EXTRACT TO READ:

Start of Block

Should An iPhone App Developer Charge Or Run Ads? - vaksel
http://www.techcrunch.com/2009/03/22/should-an-iphone-app-developer-charge-or-run-ads-galaxy-impact-case-study/

======
pxlpshr
I've said this before but I'll say this again because it's keeping us more
profitable than most. Run your own ad system, use LinkShare for your links
(earn 5% on sales), advertise your own apps for free, add a few banners for
apps/games you think your visitors will like b/c you'll likely over-expose
your visitor if you only have a few ads running.

Our # of downloads and usage is about 10x's less than this case study, but our
advertising revenue (5% from LinkShare) is roughly the same. And, we've
correlated that roughly 25% of our premium app sales is due to the banner ads
in our free app (which we pay $0 to advertise through).

End of Block

RECORDS FOR THIS EXERCISE:

Start of Block

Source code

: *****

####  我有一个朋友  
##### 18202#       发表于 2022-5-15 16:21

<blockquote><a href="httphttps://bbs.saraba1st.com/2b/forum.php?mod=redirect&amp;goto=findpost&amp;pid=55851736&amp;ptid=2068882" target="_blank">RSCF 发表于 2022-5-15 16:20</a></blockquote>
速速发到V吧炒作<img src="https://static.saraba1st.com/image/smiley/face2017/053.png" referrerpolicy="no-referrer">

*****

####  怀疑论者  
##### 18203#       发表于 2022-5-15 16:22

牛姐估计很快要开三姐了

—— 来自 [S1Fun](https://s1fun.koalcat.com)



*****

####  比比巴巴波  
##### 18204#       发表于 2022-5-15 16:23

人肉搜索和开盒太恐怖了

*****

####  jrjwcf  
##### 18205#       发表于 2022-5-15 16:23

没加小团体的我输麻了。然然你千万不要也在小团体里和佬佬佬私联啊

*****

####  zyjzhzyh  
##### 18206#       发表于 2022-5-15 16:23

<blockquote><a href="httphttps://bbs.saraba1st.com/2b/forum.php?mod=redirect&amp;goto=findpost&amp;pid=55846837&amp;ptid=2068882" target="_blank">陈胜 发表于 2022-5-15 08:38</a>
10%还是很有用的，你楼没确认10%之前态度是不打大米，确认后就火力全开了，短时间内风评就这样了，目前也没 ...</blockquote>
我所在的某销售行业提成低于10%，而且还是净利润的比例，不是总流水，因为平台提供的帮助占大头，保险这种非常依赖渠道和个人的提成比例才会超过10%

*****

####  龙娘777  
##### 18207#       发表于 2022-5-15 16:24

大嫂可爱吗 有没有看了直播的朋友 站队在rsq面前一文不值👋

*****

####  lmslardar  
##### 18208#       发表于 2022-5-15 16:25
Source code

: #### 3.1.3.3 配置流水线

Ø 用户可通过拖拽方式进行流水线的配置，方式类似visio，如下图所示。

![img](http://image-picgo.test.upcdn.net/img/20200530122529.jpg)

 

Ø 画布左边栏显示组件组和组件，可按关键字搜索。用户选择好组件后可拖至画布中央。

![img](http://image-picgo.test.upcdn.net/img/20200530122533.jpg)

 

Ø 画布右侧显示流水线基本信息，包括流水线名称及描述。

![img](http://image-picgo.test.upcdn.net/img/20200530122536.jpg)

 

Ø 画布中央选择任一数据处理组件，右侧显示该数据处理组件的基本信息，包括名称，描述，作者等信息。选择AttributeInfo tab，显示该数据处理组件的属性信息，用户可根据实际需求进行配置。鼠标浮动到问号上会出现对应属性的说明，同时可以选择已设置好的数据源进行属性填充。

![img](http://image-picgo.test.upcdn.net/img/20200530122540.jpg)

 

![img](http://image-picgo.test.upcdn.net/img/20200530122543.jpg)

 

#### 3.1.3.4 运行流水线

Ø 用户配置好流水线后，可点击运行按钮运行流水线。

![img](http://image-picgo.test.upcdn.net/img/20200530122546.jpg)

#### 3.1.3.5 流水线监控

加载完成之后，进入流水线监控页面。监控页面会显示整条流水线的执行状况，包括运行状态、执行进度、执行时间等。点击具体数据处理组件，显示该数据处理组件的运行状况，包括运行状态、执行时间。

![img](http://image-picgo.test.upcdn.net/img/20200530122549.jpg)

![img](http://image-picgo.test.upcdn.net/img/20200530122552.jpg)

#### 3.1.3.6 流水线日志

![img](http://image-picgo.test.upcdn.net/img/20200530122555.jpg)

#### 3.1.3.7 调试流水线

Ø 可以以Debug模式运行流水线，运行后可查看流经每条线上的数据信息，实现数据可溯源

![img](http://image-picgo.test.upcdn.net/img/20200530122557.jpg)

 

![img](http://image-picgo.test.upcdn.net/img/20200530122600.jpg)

End of Block

REQUIREMENT A:
In the thread on iPhone app advertising, repeat everything from "Should An iPhone" down to "few ads running." word for word.
REQUIREMENT B:
Transcribe the listing verbatim, everything from its first line down to the line containing "#### 3.1.3.3 配置流水线", with both of those lines included.
The thread and the listing have no connection to each other.

FINAL ANSWER A:
Should An iPhone App Developer Charge Or Run Ads? - vaksel
http://www.techcrunch.com/2009/03/22/should-an-iphone-app-developer-charge-or-run-ads-galaxy-impact-case-study/

======
pxlpshr
I've said this before but I'll say this again because it's keeping us more
profitable than most. Run your own ad system, use LinkShare for your links
(earn 5% on sales), advertise your own apps for free, add a few banners for
apps/games you think your visitors will like b/c you'll likely over-expose
your visitor if you only have a few ads running.

FINAL ANSWER B:
Source code

: *****

####  我有一个朋友  
##### 18202#       发表于 2022-5-15 16:21

<blockquote><a href="httphttps://bbs.saraba1st.com/2b/forum.php?mod=redirect&amp;goto=findpost&amp;pid=55851736&amp;ptid=2068882" target="_blank">RSCF 发表于 2022-5-15 16:20</a></blockquote>
速速发到V吧炒作<img src="https://static.saraba1st.com/image/smiley/face2017/053.png" referrerpolicy="no-referrer">

*****

####  怀疑论者  
##### 18203#       发表于 2022-5-15 16:22

牛姐估计很快要开三姐了

—— 来自 [S1Fun](https://s1fun.koalcat.com)



*****

####  比比巴巴波  
##### 18204#       发表于 2022-5-15 16:23

人肉搜索和开盒太恐怖了

*****

####  jrjwcf  
##### 18205#       发表于 2022-5-15 16:23

没加小团体的我输麻了。然然你千万不要也在小团体里和佬佬佬私联啊

*****

####  zyjzhzyh  
##### 18206#       发表于 2022-5-15 16:23

<blockquote><a href="httphttps://bbs.saraba1st.com/2b/forum.php?mod=redirect&amp;goto=findpost&amp;pid=55846837&amp;ptid=2068882" target="_blank">陈胜 发表于 2022-5-15 08:38</a>
10%还是很有用的，你楼没确认10%之前态度是不打大米，确认后就火力全开了，短时间内风评就这样了，目前也没 ...</blockquote>
我所在的某销售行业提成低于10%，而且还是净利润的比例，不是总流水，因为平台提供的帮助占大头，保险这种非常依赖渠道和个人的提成比例才会超过10%

*****

####  龙娘777  
##### 18207#       发表于 2022-5-15 16:24

大嫂可爱吗 有没有看了直播的朋友 站队在rsq面前一文不值👋

*****

####  lmslardar  
##### 18208#       发表于 2022-5-15 16:25
Source code

: #### 3.1.3.3 配置流水线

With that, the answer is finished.